(Circuit design data)
◇ ◇ ◇ ◇ ◇
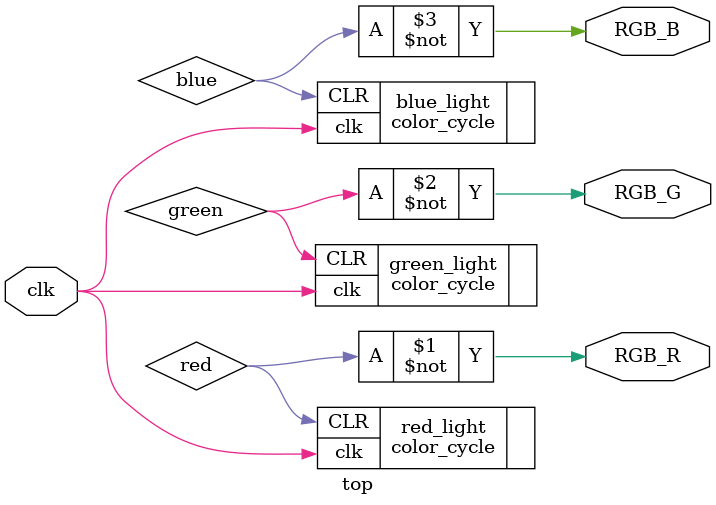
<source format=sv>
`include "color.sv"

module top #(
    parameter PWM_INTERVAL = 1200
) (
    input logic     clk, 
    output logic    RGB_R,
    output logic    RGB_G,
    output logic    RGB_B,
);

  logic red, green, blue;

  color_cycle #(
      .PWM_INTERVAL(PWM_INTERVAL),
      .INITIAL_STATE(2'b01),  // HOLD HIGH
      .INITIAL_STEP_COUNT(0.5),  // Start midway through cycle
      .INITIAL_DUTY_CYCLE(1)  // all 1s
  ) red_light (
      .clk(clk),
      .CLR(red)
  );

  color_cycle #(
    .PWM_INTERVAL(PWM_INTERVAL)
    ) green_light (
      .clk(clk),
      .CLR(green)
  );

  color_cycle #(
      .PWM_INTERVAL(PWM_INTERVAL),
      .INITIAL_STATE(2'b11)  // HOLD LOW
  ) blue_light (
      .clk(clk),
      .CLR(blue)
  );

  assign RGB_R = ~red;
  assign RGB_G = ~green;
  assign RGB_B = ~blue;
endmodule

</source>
◇ ◇ ◇ ◇ ◇
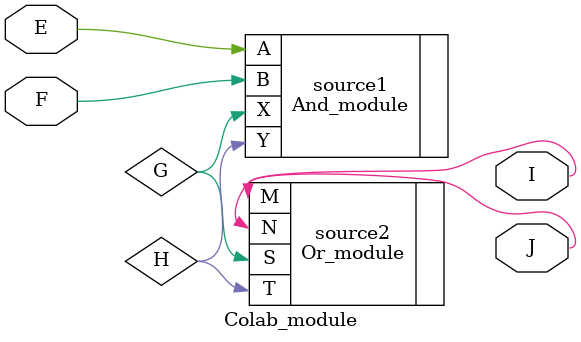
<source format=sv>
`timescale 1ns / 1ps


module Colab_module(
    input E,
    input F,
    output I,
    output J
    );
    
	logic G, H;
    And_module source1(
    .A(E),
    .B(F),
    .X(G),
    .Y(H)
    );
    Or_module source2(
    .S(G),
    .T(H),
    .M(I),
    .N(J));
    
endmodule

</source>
◇ ◇ ◇ ◇ ◇
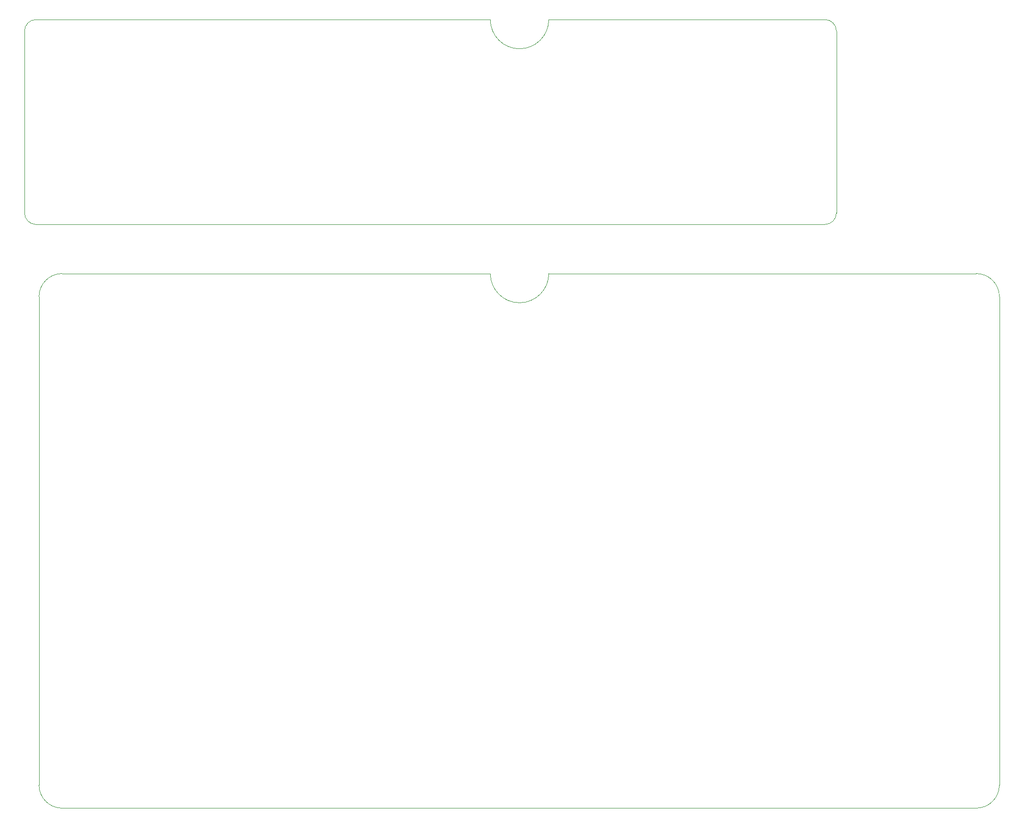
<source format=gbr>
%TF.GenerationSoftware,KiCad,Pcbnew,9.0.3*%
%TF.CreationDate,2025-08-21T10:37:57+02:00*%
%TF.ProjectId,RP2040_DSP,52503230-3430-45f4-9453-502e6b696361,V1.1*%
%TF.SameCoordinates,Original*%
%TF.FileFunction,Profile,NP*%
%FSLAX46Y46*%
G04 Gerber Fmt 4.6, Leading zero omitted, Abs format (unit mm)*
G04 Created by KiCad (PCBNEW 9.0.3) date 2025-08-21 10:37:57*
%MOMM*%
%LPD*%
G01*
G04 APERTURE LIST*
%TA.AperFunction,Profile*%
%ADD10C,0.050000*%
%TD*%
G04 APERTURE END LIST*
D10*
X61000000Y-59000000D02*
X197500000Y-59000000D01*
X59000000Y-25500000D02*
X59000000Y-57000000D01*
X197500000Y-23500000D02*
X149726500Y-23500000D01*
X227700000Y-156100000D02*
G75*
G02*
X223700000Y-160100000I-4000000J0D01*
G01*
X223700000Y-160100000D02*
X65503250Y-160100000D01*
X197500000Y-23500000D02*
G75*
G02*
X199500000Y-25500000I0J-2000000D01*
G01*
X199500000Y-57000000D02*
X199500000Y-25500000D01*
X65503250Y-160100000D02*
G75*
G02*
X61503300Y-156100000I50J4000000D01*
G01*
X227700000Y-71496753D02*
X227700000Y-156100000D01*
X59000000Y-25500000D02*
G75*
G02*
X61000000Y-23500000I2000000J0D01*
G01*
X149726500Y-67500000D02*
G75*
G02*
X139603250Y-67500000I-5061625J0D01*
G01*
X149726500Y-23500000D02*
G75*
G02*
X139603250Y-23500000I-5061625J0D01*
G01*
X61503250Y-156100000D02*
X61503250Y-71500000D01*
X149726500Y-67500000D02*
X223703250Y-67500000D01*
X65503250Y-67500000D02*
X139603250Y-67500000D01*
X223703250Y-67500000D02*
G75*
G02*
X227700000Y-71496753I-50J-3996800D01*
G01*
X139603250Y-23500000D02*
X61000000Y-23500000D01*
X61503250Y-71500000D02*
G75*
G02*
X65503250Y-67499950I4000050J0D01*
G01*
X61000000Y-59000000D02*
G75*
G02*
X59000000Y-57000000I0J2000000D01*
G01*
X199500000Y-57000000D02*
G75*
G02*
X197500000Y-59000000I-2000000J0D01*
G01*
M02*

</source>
◇ ◇ ◇ ◇ ◇
▸ **PROBLEM TO SOLVE**: Each line above with the word "LIST" must be returned.

▸ **OUTPUT FOR THIS EXERCISE**:
G04 APERTURE LIST*
G04 APERTURE END LIST*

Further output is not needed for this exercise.